● Task brief
The entries below contain a line with "Duitsers zonder televisie" and a line with "Alleen al het". Quote exactly those two lines and all lines between them.

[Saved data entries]
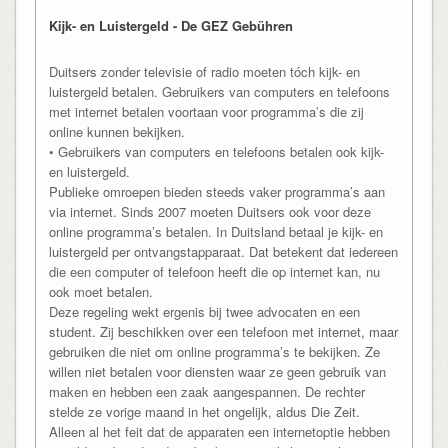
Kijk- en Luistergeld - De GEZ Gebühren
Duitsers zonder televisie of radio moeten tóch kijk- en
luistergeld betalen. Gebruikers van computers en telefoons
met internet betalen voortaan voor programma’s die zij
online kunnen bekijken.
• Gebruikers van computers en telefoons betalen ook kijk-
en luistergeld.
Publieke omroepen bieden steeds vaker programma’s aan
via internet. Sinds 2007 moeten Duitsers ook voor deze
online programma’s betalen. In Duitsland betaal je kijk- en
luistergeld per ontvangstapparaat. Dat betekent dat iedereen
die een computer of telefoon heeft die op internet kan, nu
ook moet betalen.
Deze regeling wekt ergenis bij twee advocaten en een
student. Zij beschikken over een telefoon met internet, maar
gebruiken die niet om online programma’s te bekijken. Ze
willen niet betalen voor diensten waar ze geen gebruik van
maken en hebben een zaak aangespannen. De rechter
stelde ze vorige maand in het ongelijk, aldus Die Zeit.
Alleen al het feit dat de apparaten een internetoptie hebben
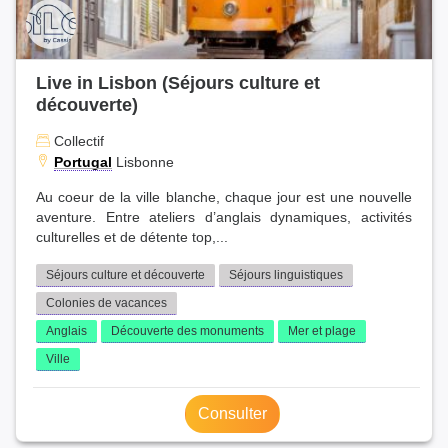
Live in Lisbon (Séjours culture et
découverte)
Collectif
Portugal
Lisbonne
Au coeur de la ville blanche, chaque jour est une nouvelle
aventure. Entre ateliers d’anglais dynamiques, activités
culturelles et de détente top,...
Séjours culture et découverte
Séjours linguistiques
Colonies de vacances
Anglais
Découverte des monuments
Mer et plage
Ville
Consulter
==
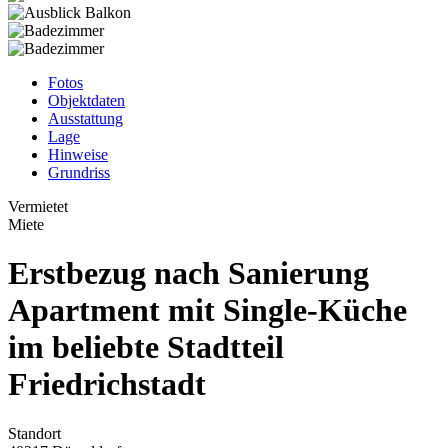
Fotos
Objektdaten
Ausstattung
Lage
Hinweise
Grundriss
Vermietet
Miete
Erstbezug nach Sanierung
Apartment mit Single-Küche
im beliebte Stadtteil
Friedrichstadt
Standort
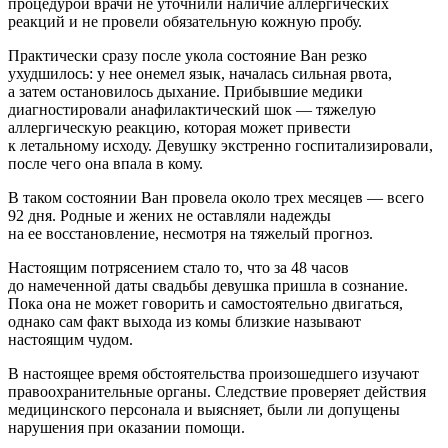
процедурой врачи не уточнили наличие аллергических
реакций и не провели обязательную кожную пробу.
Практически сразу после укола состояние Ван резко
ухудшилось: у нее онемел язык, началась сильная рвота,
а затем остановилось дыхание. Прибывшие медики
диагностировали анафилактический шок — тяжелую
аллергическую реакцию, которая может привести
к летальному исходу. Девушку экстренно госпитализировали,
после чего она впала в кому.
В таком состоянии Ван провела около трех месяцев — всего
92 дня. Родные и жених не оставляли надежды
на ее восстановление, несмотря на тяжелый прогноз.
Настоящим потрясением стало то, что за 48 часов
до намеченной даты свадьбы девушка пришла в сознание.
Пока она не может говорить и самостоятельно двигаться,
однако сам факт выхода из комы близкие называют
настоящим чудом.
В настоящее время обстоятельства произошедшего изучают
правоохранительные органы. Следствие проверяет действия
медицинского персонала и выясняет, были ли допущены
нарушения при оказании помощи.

● Solution
Duitsers zonder televisie of radio moeten tóch kijk- en
luistergeld betalen. Gebruikers van computers en telefoons
met internet betalen voortaan voor programma’s die zij
online kunnen bekijken.
• Gebruikers van computers en telefoons betalen ook kijk-
en luistergeld.
Publieke omroepen bieden steeds vaker programma’s aan
via internet. Sinds 2007 moeten Duitsers ook voor deze
online programma’s betalen. In Duitsland betaal je kijk- en
luistergeld per ontvangstapparaat. Dat betekent dat iedereen
die een computer of telefoon heeft die op internet kan, nu
ook moet betalen.
Deze regeling wekt ergenis bij twee advocaten en een
student. Zij beschikken over een telefoon met internet, maar
gebruiken die niet om online programma’s te bekijken. Ze
willen niet betalen voor diensten waar ze geen gebruik van
maken en hebben een zaak aangespannen. De rechter
stelde ze vorige maand in het ongelijk, aldus Die Zeit.
Alleen al het feit dat de apparaten een internetoptie hebben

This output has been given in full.